You must be a brain Paul, that is impressive. Bravo!
Thank you Paul for being a brainiac and all your hard work! I am NOW feeling pretty happy with my hub scores.
If that is an accurate reflection of Hubpages ranking stats then either articles here are crap or Hubpages should improve their ranking system to better reflect a fairer bell curve rating system.
Just my opinionated opinion.
Two things stand out from the comments on the Hub Scores Distribution. Either articles at HP are crap according to Lorelei, or the Hub Scores are nothing more than readers response according to Relache. My view is that you may have the most stellar hub in town, if it attracts fewer readers you would have a low score. And so what's the relevance of the Hub Scores? To motivate you to attract more readers, that's what it's all about.
That is a good point and most likely right, Ben Aidoo.
I really have no idea why traffic was taken out of the equation. It is an important reflection on how well an article ranks on the internet overall. It seems that Hubpages will now be using a system which can be very open to personal bias. Most people largely write to earn just as Hubpages is here to earn or I am sure they would not be here. Targeted traffic generally equates to incoming revenue. Like I said at the start of this comment, I just have no idea why that traffic will now largely be removed from the ranking equation.
Great information, Paul! What's the math and Hubscore version of the phrase: "Steely eyed missile man," as used in Apollo 13?
Thanks folks - Although really, I was just being a math nerd to avoid starting on my taxes today...
Paul, this is because, as you've said earlier, the hubs are assessed relative to other hubs but if they are assessed relative to set standards of quality, this distribution will look different. If we are assessing relative to other hubs, this is useful in assessing how my hubs are compared to the others here in HP but is that a good measure of quality given that the real is out there in the much bigger world of search?
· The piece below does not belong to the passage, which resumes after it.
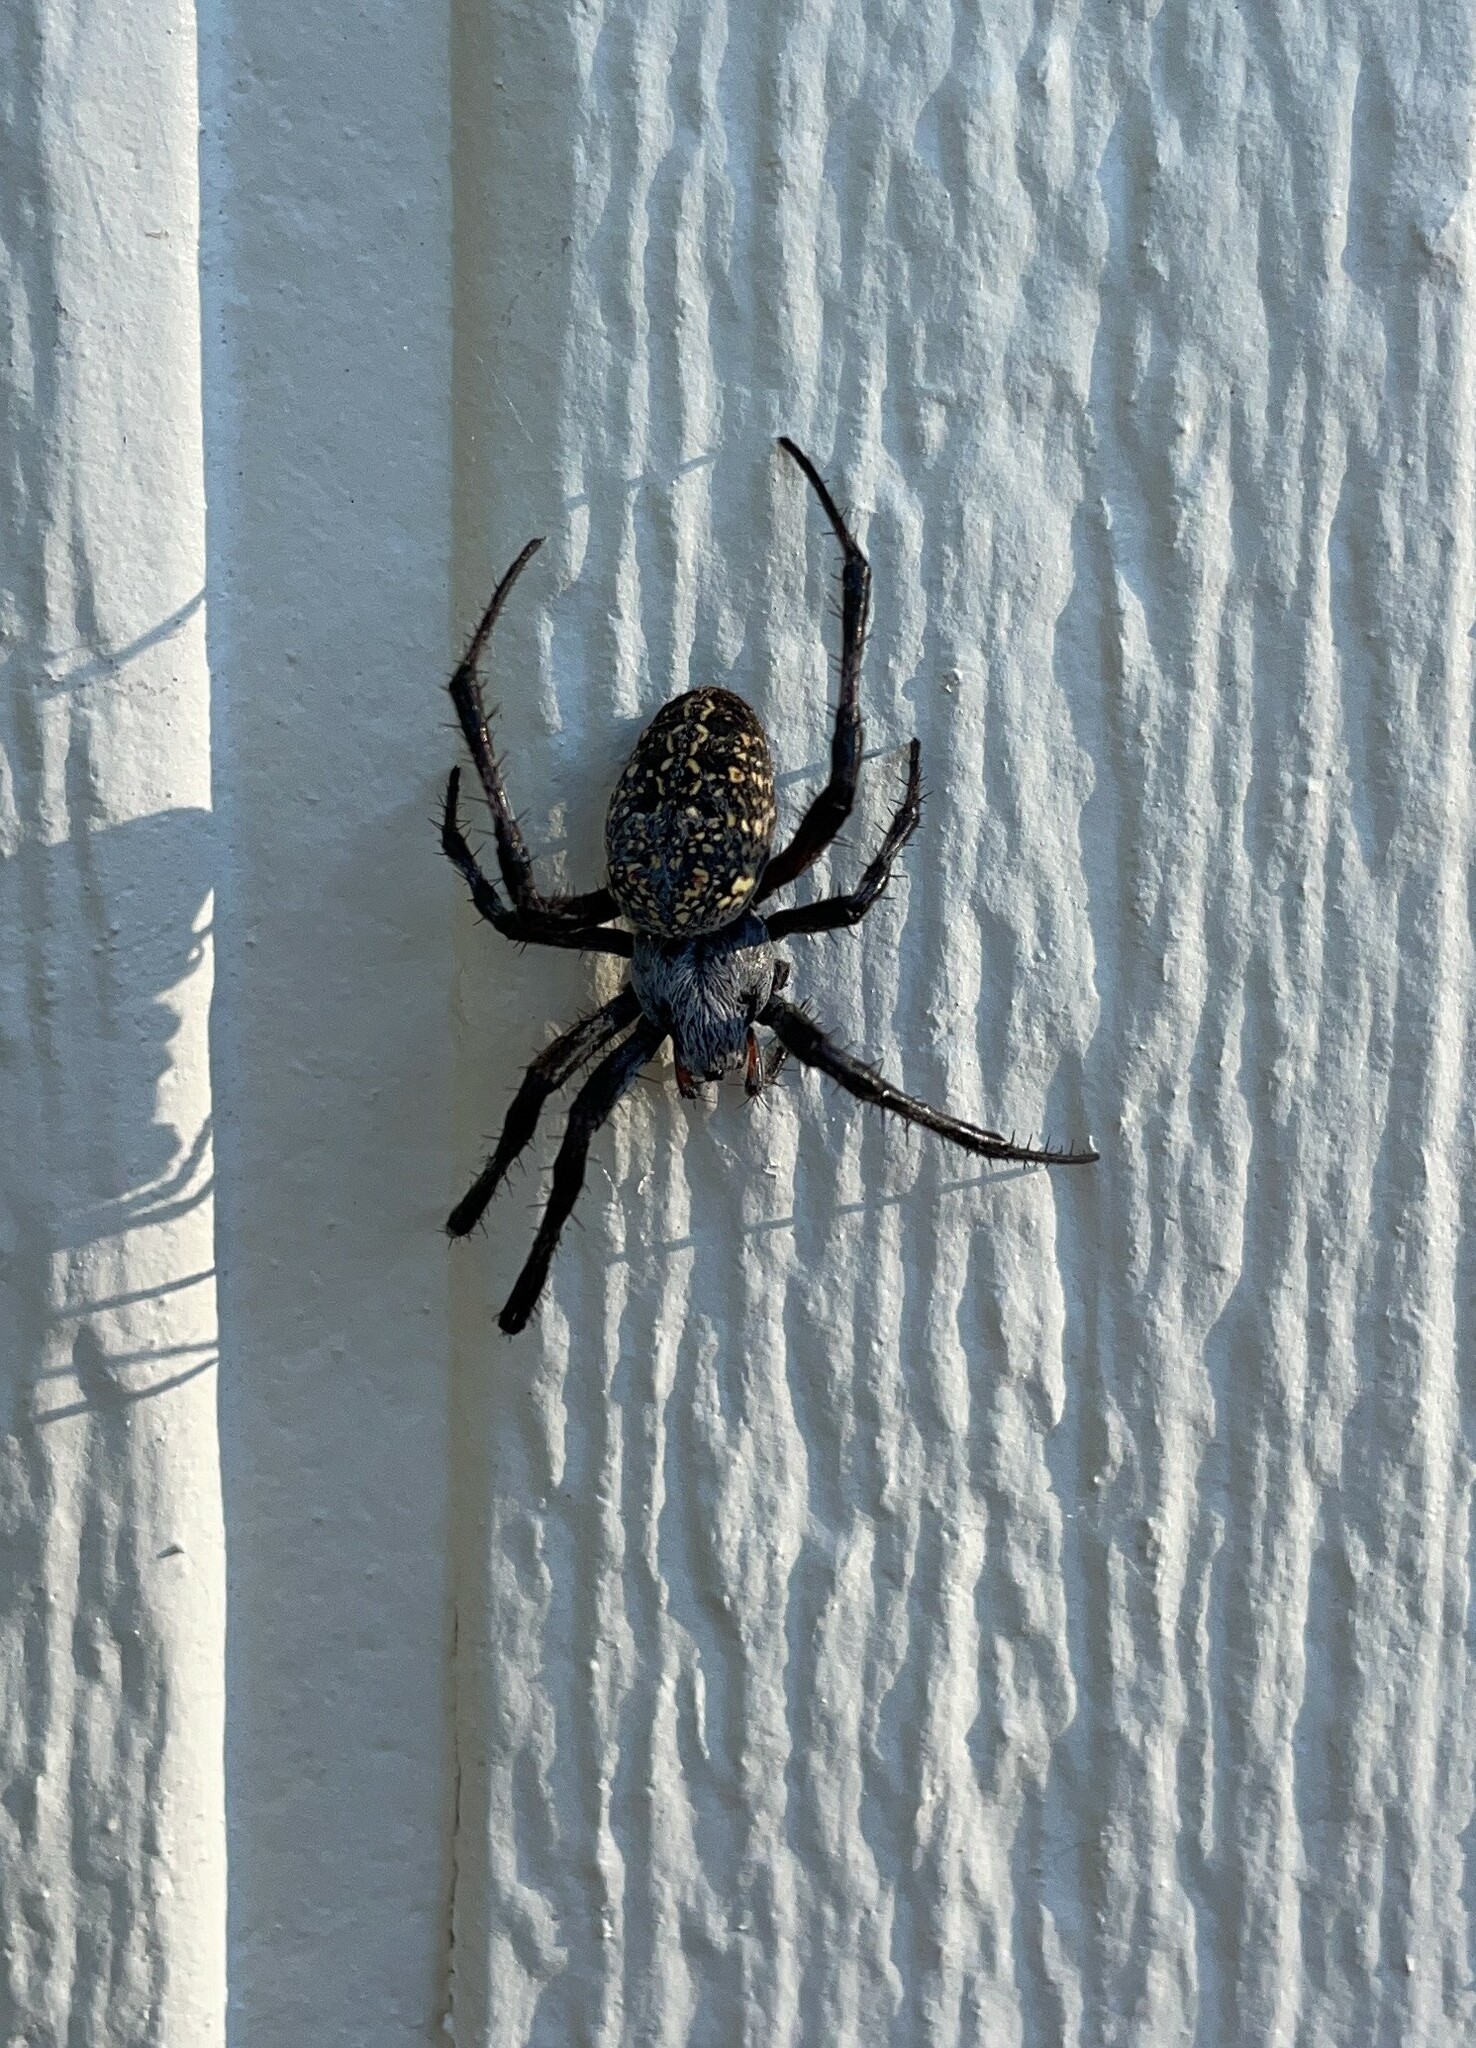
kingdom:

Can HP use standards of quality and see how our hubs meet these?
Check the post on the admin thread that has the updated graph - it shows the new distribution.
HubScores do NOT mean anything outside of HubPages, and are not an accurate indication of writing quality at all.
They are a measure of reader response to your content more than anything else.
Good information to know. Thanks for doing the research and sharing that Paul.